Les mutations du secteur pétrolier
L’ère du pétrole aura une fin, mais elle reste encore lointaine. Le caractère non-renouvelable de l’hydrocarbure et la sensibilisation progressive des sociétés à l’enjeu environnemental ne doivent pas faire oublier qu’à court et moyen terme, le pétrole restera un des carburants majeurs de l’économie mondiale.

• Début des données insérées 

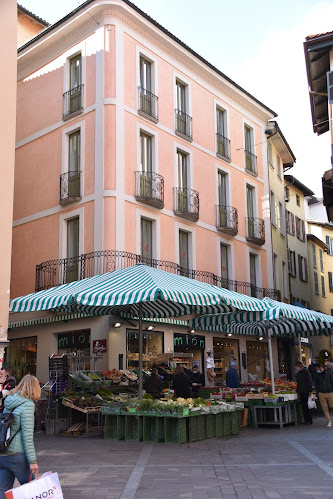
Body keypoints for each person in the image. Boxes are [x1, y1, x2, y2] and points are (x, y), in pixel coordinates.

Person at [0, 375, 41, 498]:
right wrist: (32, 461)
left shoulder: (9, 401)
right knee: (33, 489)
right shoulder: (28, 405)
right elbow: (27, 436)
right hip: (16, 453)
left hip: (3, 452)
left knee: (3, 490)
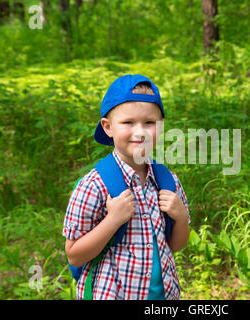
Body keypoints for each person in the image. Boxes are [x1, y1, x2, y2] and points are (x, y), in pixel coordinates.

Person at [62, 74, 190, 300]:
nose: (140, 131)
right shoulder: (94, 186)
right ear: (108, 127)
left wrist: (180, 217)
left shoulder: (168, 182)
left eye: (149, 123)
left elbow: (176, 246)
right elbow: (74, 256)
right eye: (128, 123)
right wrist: (112, 220)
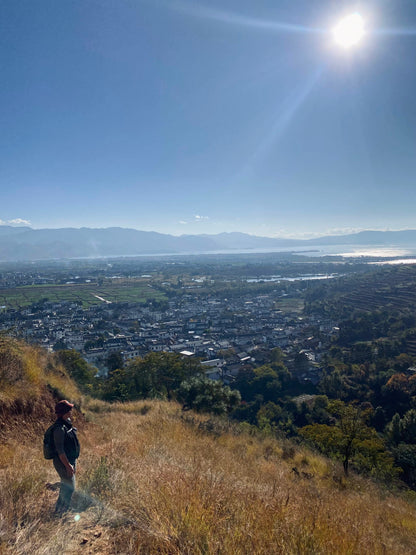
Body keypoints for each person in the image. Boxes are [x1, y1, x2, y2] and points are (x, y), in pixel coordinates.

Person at [52, 400, 80, 515]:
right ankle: (60, 512)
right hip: (63, 462)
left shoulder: (66, 424)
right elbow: (60, 451)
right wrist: (68, 466)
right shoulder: (59, 429)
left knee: (66, 486)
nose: (71, 411)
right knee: (69, 487)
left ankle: (62, 510)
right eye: (69, 410)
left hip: (69, 460)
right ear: (64, 412)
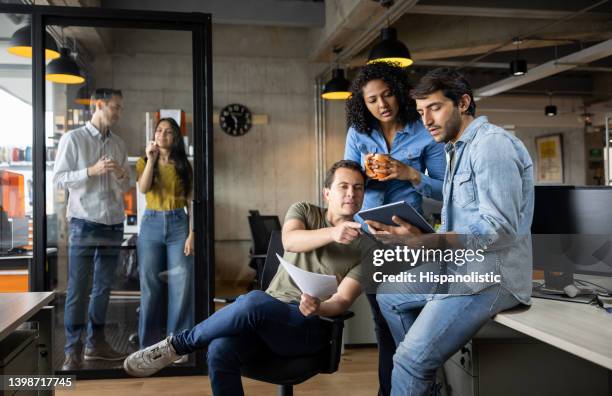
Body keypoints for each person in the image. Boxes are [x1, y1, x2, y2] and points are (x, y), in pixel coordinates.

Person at [123, 160, 366, 396]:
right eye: (343, 186)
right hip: (268, 315)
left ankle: (178, 345)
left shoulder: (367, 248)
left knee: (252, 302)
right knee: (220, 349)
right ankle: (178, 345)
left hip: (309, 326)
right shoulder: (304, 210)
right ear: (327, 193)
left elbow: (342, 301)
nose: (351, 193)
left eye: (358, 188)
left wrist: (318, 307)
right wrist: (333, 233)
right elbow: (290, 240)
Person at [368, 67, 534, 396]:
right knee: (389, 292)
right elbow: (457, 210)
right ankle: (423, 374)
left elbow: (498, 230)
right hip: (463, 266)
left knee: (409, 361)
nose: (426, 120)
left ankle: (416, 366)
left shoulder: (492, 146)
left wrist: (426, 242)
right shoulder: (457, 148)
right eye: (420, 111)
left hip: (492, 277)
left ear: (463, 103)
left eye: (435, 108)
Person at [343, 61, 446, 396]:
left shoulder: (422, 130)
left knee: (413, 324)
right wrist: (364, 177)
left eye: (387, 95)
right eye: (372, 100)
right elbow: (347, 178)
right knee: (382, 326)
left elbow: (446, 188)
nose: (382, 104)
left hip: (409, 237)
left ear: (399, 92)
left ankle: (420, 389)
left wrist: (410, 175)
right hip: (370, 236)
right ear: (363, 103)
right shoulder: (359, 133)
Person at [53, 88, 130, 370]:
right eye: (115, 107)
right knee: (78, 289)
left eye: (120, 108)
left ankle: (95, 345)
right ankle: (72, 351)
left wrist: (122, 175)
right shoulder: (73, 140)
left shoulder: (119, 144)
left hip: (113, 224)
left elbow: (127, 185)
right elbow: (58, 180)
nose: (119, 113)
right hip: (84, 223)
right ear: (99, 105)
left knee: (103, 289)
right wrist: (90, 171)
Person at [136, 117, 194, 352]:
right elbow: (143, 188)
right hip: (151, 223)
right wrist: (151, 159)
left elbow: (191, 202)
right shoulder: (143, 161)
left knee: (181, 282)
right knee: (150, 285)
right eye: (159, 131)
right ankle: (147, 346)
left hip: (179, 222)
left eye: (168, 132)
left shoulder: (184, 165)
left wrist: (193, 233)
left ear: (176, 137)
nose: (163, 135)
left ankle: (176, 345)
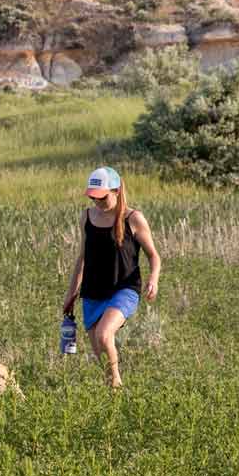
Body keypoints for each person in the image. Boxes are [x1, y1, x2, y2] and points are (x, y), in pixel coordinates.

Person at [61, 165, 160, 388]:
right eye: (93, 198)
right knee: (102, 358)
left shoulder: (133, 218)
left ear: (116, 191)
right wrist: (71, 294)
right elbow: (82, 258)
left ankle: (118, 384)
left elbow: (154, 256)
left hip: (124, 289)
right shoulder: (86, 216)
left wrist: (153, 279)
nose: (97, 203)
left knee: (104, 335)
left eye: (102, 198)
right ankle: (114, 397)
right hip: (93, 291)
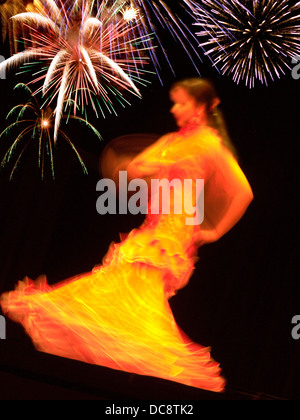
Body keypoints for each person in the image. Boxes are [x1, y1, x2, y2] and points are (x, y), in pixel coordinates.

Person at [0, 78, 253, 393]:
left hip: (168, 238)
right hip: (151, 231)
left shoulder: (209, 145)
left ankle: (141, 378)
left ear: (202, 106)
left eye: (181, 102)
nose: (174, 109)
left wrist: (213, 230)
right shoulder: (174, 141)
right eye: (174, 102)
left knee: (122, 302)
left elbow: (242, 191)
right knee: (129, 307)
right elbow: (137, 167)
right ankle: (126, 380)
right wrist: (127, 167)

Un rapide constat sur les réserves restantes des pays déjà producteurs permet de s’en rendre compte. En la matière, la clinquante économie post-pétrolière dubaïote fait figure d’arbre cachant la forêt puisque les voisins koweïtiens ou saoudiens possèdent encore près d’un siècle de production au rythme actuel d’extraction. D’autre part, la perspective d’un accord durable à propos du nucléaire avec l’Iran ouvre les portes à un possible retour du pétrole iranien – qui n’avait cependant jamais complètement disparu des circuits commerciaux. Si le pays souffre d’un manque certain d’infrastructures depuis 1988 et la fin de la guerre avec l’Irak, accentué par les sanctions internationales et le manque d’investissements étrangers, les près de 10% de réserves mondiales que comptent la république islamique devraient rapidement attirer des capitaux.
L’autre grande révolution concerne bien sûr l’exploitation des hydrocarbures schisteux, permise par le perfectionnement de la technique d’extraction par fracturation hydraulique. Principal fer de lance de cette technologie, les États-Unis ont ainsi produit cette année près de 8 millions de barils de brut par jour, représentant 40% de leur consommation. Parallèlement, la recherche de nouveaux gisements se poursuit et des pays comme le Brésil ne se priveront pas d’abondamment développer leur secteur pétrolier afin d’en faire un nouveau levier de croissance (l’économie pétrolière a d’ailleurs déjà grandement contribué à éviter au pays une balance commerciale négative en 2013).
Certes, les ingénieurs et géologues n’ont pas encore suffisamment de recul concernant les retombées environnementales de la fracturation hydraulique. Certes, les nouveaux gisements découverts dans le monde sont de plus en plus profonds et éloignés des côtes, soulevant des problèmes logistiques et financiers. Certes la communauté internationale déploie des efforts de plus en plus concertés pour développer la production d’énergies renouvelables et limiter le recours aux ressources non-renouvelables. Il n’en demeure pas moins que le pétrole – technologies, compétition mondiale et mentalités obligent – constitue encore un horizon indépassable.
Plus qu’à un dépassement, c’est en fait à une mutation de l’économie pétrolière que l’on assiste progressivement. En témoigne un récent rapport de l’ONU (fin 2013) annonçant le retour du charbon en tant que première source d’énergie mondiale d’ici à 2020. Cette évolution est notamment le fait de la Chine qui importe toujours plus de charbon pour alimenter ses centrales électriques, la croissance du pays s’accommodant mal du temps long requis pour la construction d’infrastructures nucléaires. Bon marché, le charbon profite aussi de la cherté maintenant structurelle du pétrole avec des prix constamment supérieurs à 100$/baril, et à propos duquel les observateurs doutent que l’afflux de pétrole schisteux entraîne une baisse de coût, tant les pays de l’OPEP ont besoin d’un baril cher pour boucler leur budget. De fait, l’utilisation du pétrole se cantonne de plus en plus au domaine, certes très vaste, des transports.
Tiraillé entre limites géologiques, enjeux technologiques et situations géopolitiques, le secteur pétrolier sera ainsi bientôt amené à connaître un bouleversement parmi les plus importants depuis la vague de nationalisation des années 70 au sein du monde arabe. Au paradigme déclinant d’un pétrole abondant et irriguant l’ensemble de l’économie mondiale devra certainement se substituer un nouveau modèle plus adapté à la logique de mix énergétique, préparant, lui, la progressive marginalisation et disparition du précieux or noir.